02 September 2009

I said it today, The Onion said it better

So while I was composing my polite little op-ed about helicopter parents The Onion was producing a cute little TV satire on the same topic. Good stuff.

-Dr.DRL

My latest newspaper column, for your enjoyment

Parents, let students go, grow

St. Cloud (MN) Times

September 2, 2009


As new college students settle into residence halls and begin their first classes, many faculty and staff who work with them are wondering “how long before the first parent calls?”

For some academics the most striking change between this generation of students and the one before is not their ability to navigate the digital world, their growing diversity or their politics, but the extent to which their parents are involved in their daily lives.

Much has been written about “helicopter parents” in recent years. Few would argue that having parents involved in their adult offspring’s lives is a bad thing. But it can go too far. Everyone in higher education has heard stories about parents calling the dean to demand a new roommate at the first sign of conflict, calling the department chair to complain about an “unfair” exam when a grade is lower than expected, or even calling their student directly each morning as a sort of wake-up service.

At the extremes these parental behaviors prevent students from taking responsibility for their actions, slow their progress into adulthood, and waste time and resources better spent on education.

In a world where grocery carts come with sanitizing wipes, “tween” sleepovers are viewed as risky, and many children never go outside without a parent this level of engagement may not be surprising. But how far is too far?

One study found 31 percent of students had a parent call a professor to complain about a grade and 38 percent had parents attend meetings with their academic advisers. While students generally value their parents’ advice — 65 percent in this poll — fully 25 percent reported their parents’ behavior “was either annoying or embarrassing.”

Annoying parents are a universal reality among teens, but at least it used to stop by the time they left for college. No longer though. Even graduate schools are reporting unforeseen levels of parental “involvement” and are having to develop policies to manage them.

A parent’s responsibility to a child changes with time. Surely everyone recognizes that the close monitoring appropriate to a toddler is unnecessary for a tween and likely detrimental to a teenager. Children need the freedom to make choices, experience life, and learn from their own successes and failures.

College used to be the line of demarcation between childhood and adulthood, to one side of which parents rarely strayed, coming to campus for move-in, graduation and perhaps a concert or sporting event in between. But today’s parents are not only physically on campus much more, they are connected with their students by cell phone and e-mail at any whim. A Boston Globe report last spring noted one parent admitting to 144 phone calls with her daughter in a single month!

Rather than giving in to overinvolved parents, some colleges are trying to educate families on how best to negotiate the transition to adulthood. Orientation sessions for new students and their parents may specifically address the issue.

Parents are asked to let their students make their own choices and accept (and learn from) the consequences. Faculty and staff are encouraged to ask parents to send their students to meetings rather than call in their place. More information than ever is being provided to families, who can now keep track of their students’ grades, charge accounts, class schedule, and disciplinary records — sometimes even online.

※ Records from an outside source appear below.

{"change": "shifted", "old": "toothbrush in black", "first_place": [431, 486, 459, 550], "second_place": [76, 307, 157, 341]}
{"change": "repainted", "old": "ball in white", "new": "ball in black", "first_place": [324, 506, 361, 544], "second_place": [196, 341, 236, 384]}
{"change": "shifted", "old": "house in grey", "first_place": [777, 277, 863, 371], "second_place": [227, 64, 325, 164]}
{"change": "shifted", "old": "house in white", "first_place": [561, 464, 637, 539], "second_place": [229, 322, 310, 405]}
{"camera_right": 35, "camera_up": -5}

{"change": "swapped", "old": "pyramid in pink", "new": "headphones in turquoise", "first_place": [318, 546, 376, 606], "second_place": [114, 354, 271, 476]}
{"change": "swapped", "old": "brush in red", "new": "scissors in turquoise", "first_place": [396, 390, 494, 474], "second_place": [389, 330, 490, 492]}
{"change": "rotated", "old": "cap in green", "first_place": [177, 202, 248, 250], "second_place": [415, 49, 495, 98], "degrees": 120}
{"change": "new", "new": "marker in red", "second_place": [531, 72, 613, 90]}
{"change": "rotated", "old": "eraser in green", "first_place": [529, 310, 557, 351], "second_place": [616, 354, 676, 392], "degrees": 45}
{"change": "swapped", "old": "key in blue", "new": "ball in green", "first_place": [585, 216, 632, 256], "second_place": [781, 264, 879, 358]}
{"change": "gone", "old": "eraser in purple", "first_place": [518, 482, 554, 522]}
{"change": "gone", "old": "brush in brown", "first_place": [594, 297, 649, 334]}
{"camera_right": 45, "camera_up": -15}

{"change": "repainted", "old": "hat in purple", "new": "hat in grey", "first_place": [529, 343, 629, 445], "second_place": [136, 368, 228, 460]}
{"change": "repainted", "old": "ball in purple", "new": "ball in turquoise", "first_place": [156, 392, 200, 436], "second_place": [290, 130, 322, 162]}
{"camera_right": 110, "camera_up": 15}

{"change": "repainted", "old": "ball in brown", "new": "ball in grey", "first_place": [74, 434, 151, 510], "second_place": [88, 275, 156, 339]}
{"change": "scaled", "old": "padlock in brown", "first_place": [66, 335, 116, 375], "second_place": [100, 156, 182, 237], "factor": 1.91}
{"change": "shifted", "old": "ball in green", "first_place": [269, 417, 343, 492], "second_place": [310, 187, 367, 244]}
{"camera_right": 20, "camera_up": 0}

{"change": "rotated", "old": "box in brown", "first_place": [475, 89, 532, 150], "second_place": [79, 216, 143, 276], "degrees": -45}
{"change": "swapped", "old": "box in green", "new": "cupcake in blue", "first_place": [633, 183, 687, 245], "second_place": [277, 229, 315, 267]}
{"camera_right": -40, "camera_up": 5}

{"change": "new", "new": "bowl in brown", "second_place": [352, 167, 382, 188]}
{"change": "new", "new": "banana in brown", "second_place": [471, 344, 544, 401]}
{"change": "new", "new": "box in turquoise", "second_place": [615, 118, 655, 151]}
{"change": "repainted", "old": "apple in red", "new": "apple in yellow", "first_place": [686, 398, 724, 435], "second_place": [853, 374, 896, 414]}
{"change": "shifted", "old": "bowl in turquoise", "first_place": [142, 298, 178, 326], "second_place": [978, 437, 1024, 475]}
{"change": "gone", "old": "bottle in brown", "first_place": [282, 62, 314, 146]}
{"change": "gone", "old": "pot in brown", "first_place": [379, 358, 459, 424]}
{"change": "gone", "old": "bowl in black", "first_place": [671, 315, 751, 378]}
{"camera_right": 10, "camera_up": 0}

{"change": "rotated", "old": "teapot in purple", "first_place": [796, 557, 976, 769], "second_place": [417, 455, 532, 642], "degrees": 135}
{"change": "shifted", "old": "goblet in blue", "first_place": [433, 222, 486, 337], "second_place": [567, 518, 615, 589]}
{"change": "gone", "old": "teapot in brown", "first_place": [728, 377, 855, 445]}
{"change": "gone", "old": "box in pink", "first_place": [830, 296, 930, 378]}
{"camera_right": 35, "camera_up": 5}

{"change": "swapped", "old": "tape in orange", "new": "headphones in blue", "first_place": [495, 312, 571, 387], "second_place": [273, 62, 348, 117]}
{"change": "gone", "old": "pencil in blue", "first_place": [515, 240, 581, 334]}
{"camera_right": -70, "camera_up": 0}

The hope is to inform parents and to foster communication within families, so minor problems on campus don’t escalate to major ones in a flood of texts, voice messages and e-mails that culminate in a frantic call to the dean by a parent who may have only heard one side of the story.

The solution to this problem is not to silence or exclude parents. Instead, we as a society should encourage young adults to accept greater responsibility. College students should chose their own majors, pick their own classes, settle conflicts with their roommates, and question their professors directly.

If we collectively decide to extend childhood into the 20s, where do we stop? Will parents start attending job interviews with their college graduates? Negotiating prenups for their 30-somethings?

There is no doubt that having parents involved in their adult children’s lives is a good thing. But both parties need to make wise decisions about where and when to draw the line.